Which means ICSs can raid your LCS budget to pay for Trust overspends, such as when they overspend by £20K on tea and biscuits for a small number of staff in one month:

And when those same LCSs are given en masse to PCNs, theywill raid those budgets even more easily:

And when the new contract is imposed shortly all new investment will be funnelled through ICSs and PCNs, making it ripe for ‘topslicing’ for ‘pilot projects’ and also to be used to fill holes in the Trusts’ biscuit budgets:

Northern Trainer 13 February, 2023 7:31 pm

In our patch a 2ww referral meeting all the effin criteria has a phone assessment with a physicians associate at 6weeks prior to a colonoscopy a few weeks later. With no comms from their secondary care team they repeatedly book to see us, we chase up and hear nothing.
If their scope is normal, despite ongoing pain, bleeding, weight loss and bloating – they are discharged by letter back to GP “to consider further investigation” having never met a surgeon.
Surely our consultant colleagues haven’t sanctioned or helped design this?!
It only results in one thing – patients facing a delay in treatment and attending A&E in desperation.

Anonymous 13 February, 2023 10:05 pm

Physician associates diagnosing on the phone?

I am going to look into private healthcare insurance for my family.

Just My Opinion 13 February, 2023 11:20 pm

Its fine. As already commented, enhanced services are generally loss making and are only done for patient convenience.
If they cut funding, we’ll stop doing it and refer all the patients to the hospital.
Good luck.

David jenkins 14 February, 2023 11:01 am

er… !

i do not ask the bean counters to check bp’s, assess diabetics etc etc etc

and i am not going to do the work that these highly paid, 9-5, no risk, bean counters do for half their salary !

the DoH gave the bean counters the jobs – it is quite unreasonable to expect to pay us less for doing their (unnecessary) jobs for them !

if they want to cut fees for our extra work, that’s fine.

if you went to tesco to buy milk, and had no money, they would say “no money – no milk. go away and come back when you can pay for your goods”

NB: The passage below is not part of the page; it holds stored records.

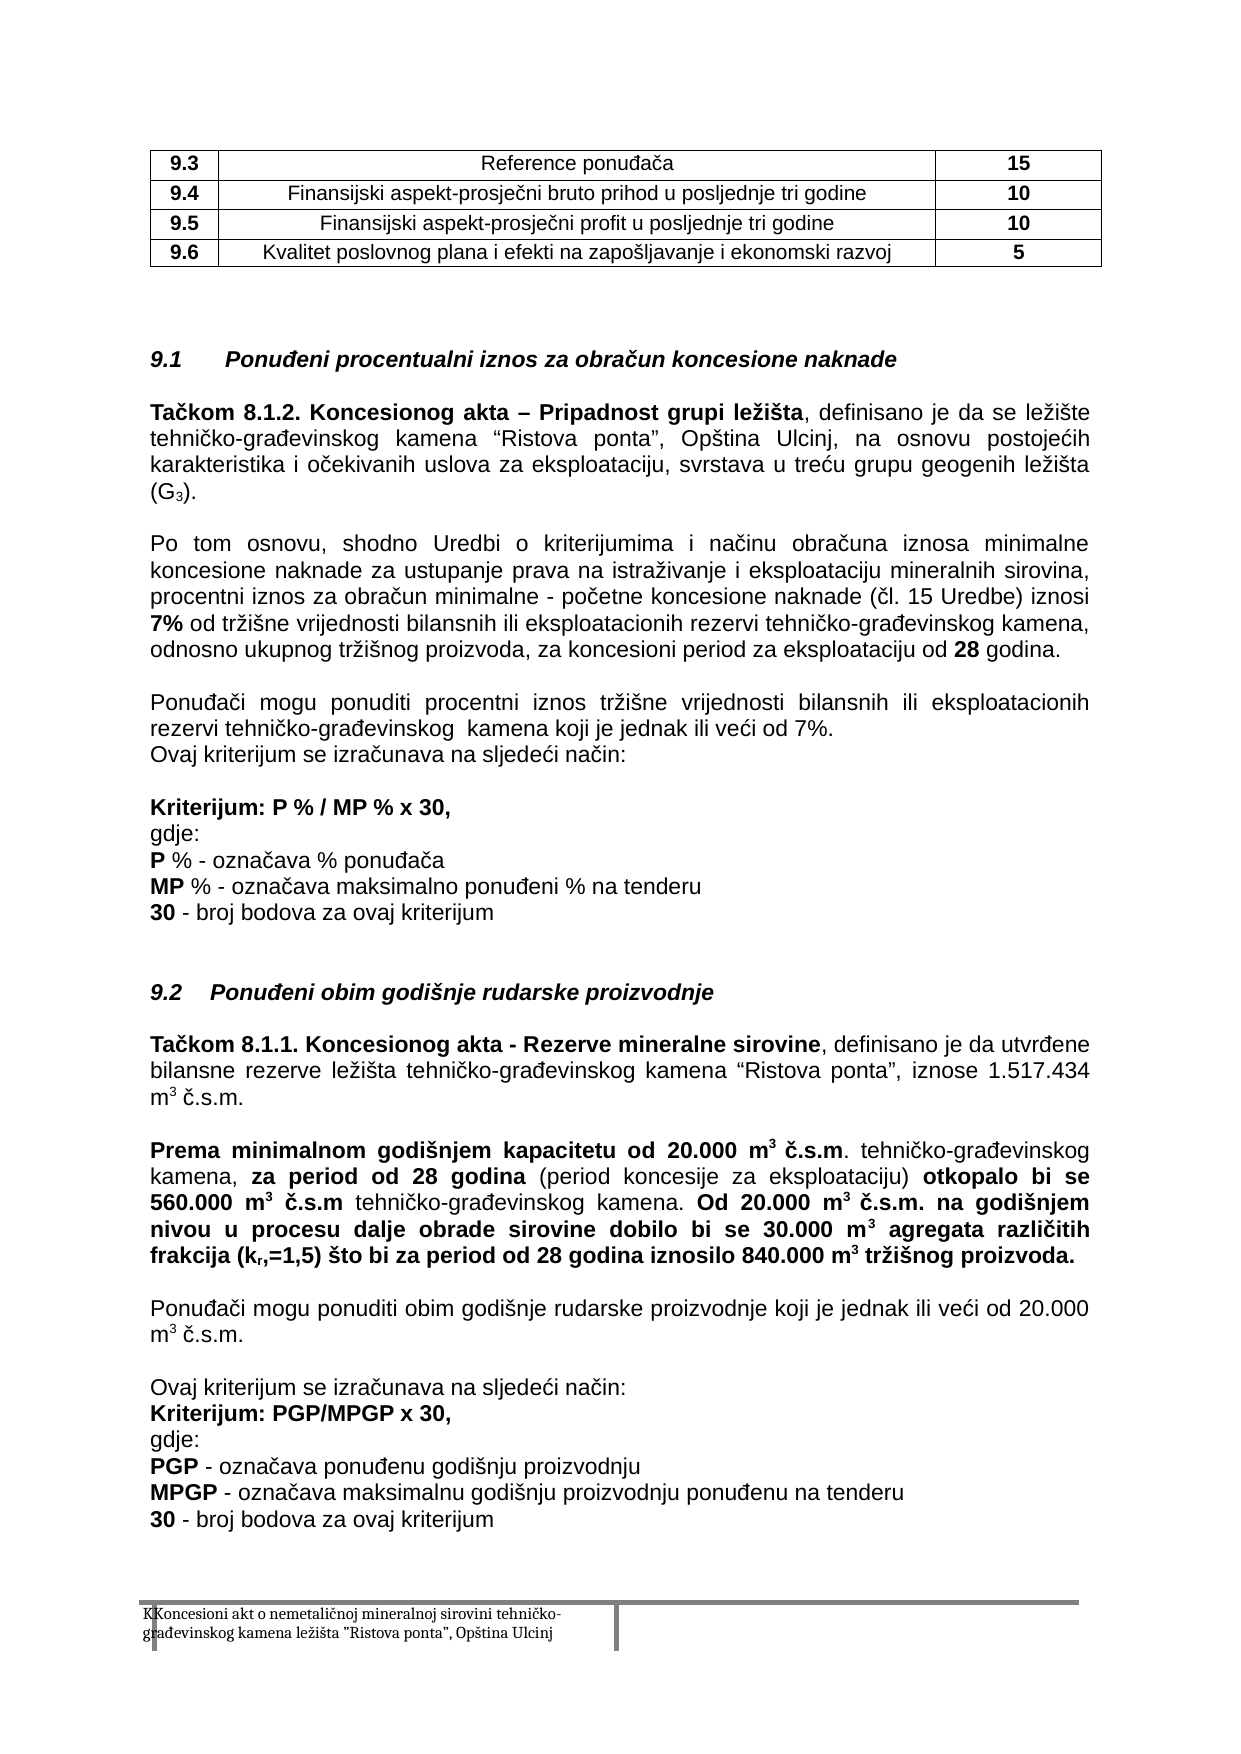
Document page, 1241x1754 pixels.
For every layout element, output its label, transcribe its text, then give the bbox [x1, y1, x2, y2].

text 30 - broj bodova za ovaj kriterijum [150, 899, 1090, 926]
text Tačkom 8.1.1. Koncesionog akta - Rezerve mineralne sirovine, definisano je da utvrđene bilansne rezerve ležišta tehničko-građevinskog kamena “Ristova ponta”, iznose 1.517.434 m3 č.s.m. [150, 1031, 1090, 1110]
table_cell Finansijski aspekt-prosječni profit u posljednje tri godine [219, 210, 935, 239]
text Tačkom 8.1.2. Koncesionog akta – Pripadnost grupi ležišta, definisano je da se ležište tehničko-građevinskog kamena “Ristova ponta”, Opština Ulcinj, na osnovu postojećih karakteristika i očekivanih uslova za eksploataciju, svrstava u treću grupu geogenih ležišta (G3). [150, 399, 1090, 504]
table_cell 9.6 [151, 240, 218, 266]
table_cell 9.3 [151, 151, 218, 180]
text gdje: [150, 820, 1090, 847]
text Po tom osnovu, shodno Uredbi o kriterijumima i načinu obračuna iznosa minimalne koncesione naknade za ustupanje prava na istraživanje i eksploataciju mineralnih sirovina, procentni iznos za obračun minimalne - početne koncesione naknade (čl. 15 Uredbe) iznosi 7% od tržišne vrijednosti bilansnih ili eksploatacionih rezervi tehničko-građevinskog kamena, odnosno ukupnog tržišnog proizvoda, za koncesioni period za eksploataciju od 28 godina. [150, 530, 1090, 662]
text Ovaj kriterijum se izračunava na sljedeći način: [150, 1374, 1090, 1400]
table_cell 5 [936, 240, 1101, 266]
table_cell 9.5 [151, 210, 218, 239]
table_cell 9.4 [151, 181, 218, 209]
text Kriterijum: P % / MP % x 30, [150, 794, 1090, 820]
text MP % - označava maksimalno ponuđeni % na tenderu [150, 873, 1090, 899]
text gdje: [150, 1426, 1090, 1453]
text P % - označava % ponuđača [150, 847, 1090, 873]
table_cell Finansijski aspekt-prosječni bruto prihod u posljednje tri godine [219, 181, 935, 209]
subtitle Ponuđeni procentualni iznos za obračun koncesione naknade [150, 346, 1090, 372]
text PGP - označava ponuđenu godišnju proizvodnju [150, 1453, 1090, 1479]
text Ponuđači mogu ponuditi procentni iznos tržišne vrijednosti bilansnih ili eksploatacionih rezervi tehničko-građevinskog kamena koji je jednak ili veći od 7%. [150, 688, 1090, 741]
text Ovaj kriterijum se izračunava na sljedeći način: [150, 741, 1090, 768]
table_cell 10 [936, 181, 1101, 209]
text 30 - broj bodova za ovaj kriterijum [150, 1506, 1090, 1532]
table_cell Reference ponuđača [219, 151, 935, 180]
table_cell 10 [936, 210, 1101, 239]
text Ponuđači mogu ponuditi obim godišnje rudarske proizvodnje koji je jednak ili veći od 20.000 m3 č.s.m. [150, 1295, 1090, 1347]
text Kriterijum: PGP/MPGP x 30, [150, 1400, 1090, 1426]
text MPGP - označava maksimalnu godišnju proizvodnju ponuđenu na tenderu [150, 1479, 1090, 1506]
table_cell 15 [936, 151, 1101, 180]
subtitle Ponuđeni obim godišnje rudarske proizvodnje [150, 978, 1090, 1005]
text Prema minimalnom godišnjem kapacitetu od 20.000 m3 č.s.m. tehničko-građevinskog kamena, za period od 28 godina (period koncesije za eksploataciju) otkopalo bi se 560.000 m3 č.s.m tehničko-građevinskog kamena. Od 20.000 m3 č.s.m. na godišnjem nivou u procesu dalje obrade sirovine dobilo bi se 30.000 m3 agregata različitih frakcija (kr,=1,5) što bi za period od 28 godina iznosilo 840.000 m3 tržišnog proizvoda. [150, 1137, 1090, 1268]
table_cell Kvalitet poslovnog plana i efekti na zapošljavanje i ekonomski razvoj [219, 240, 935, 266]
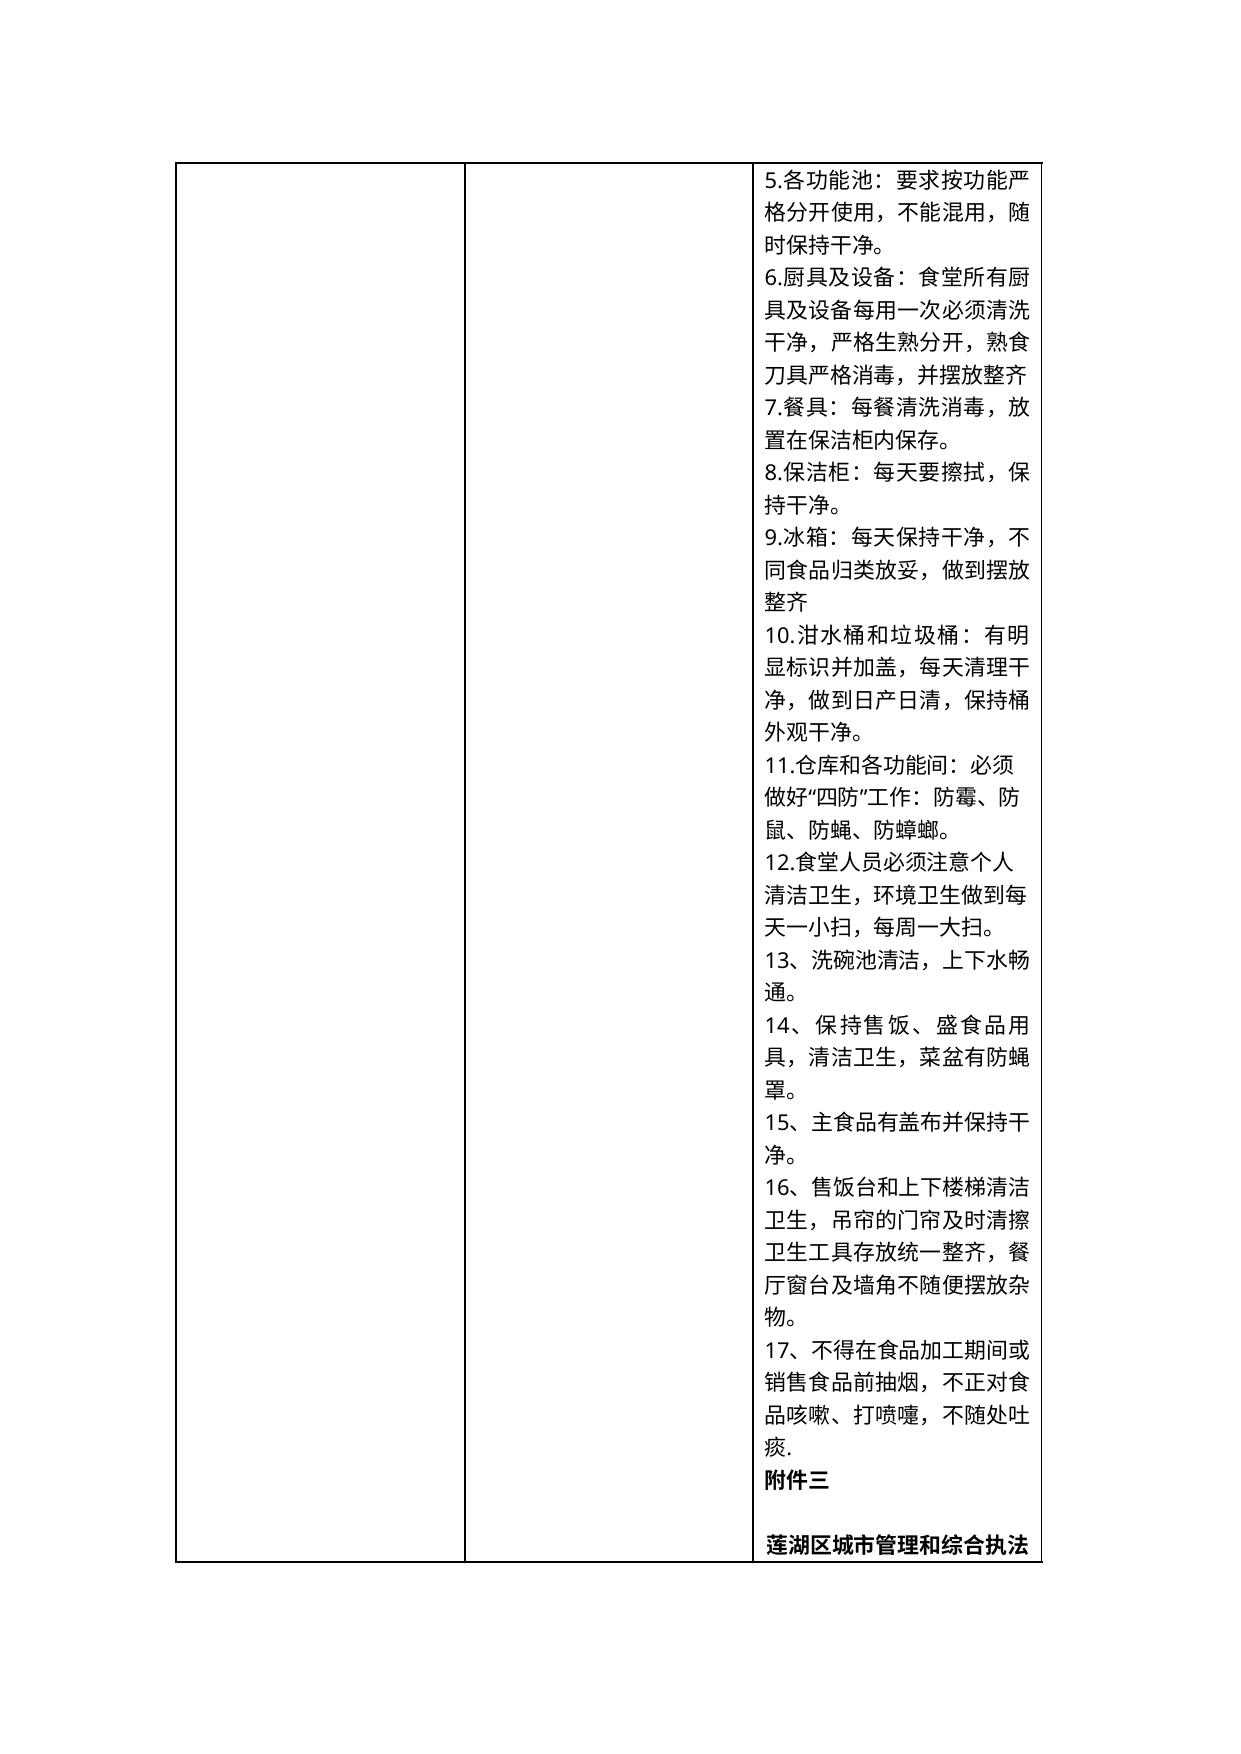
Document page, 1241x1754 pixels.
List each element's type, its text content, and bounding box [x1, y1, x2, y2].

it may be very sad, but that is what the great ken clarke, ex health secretary (remember him ?) said when he changed the rules (i think it was 1990) – “i want to see general practices run like small businesses”

amen !

paul cundy 14 February, 2023 6:31 pm

Dear All,
OK so we, the most cost efficient and resource denied part of the NHS should help sort out their mess?
The arrogance and lack of insight is astonishing.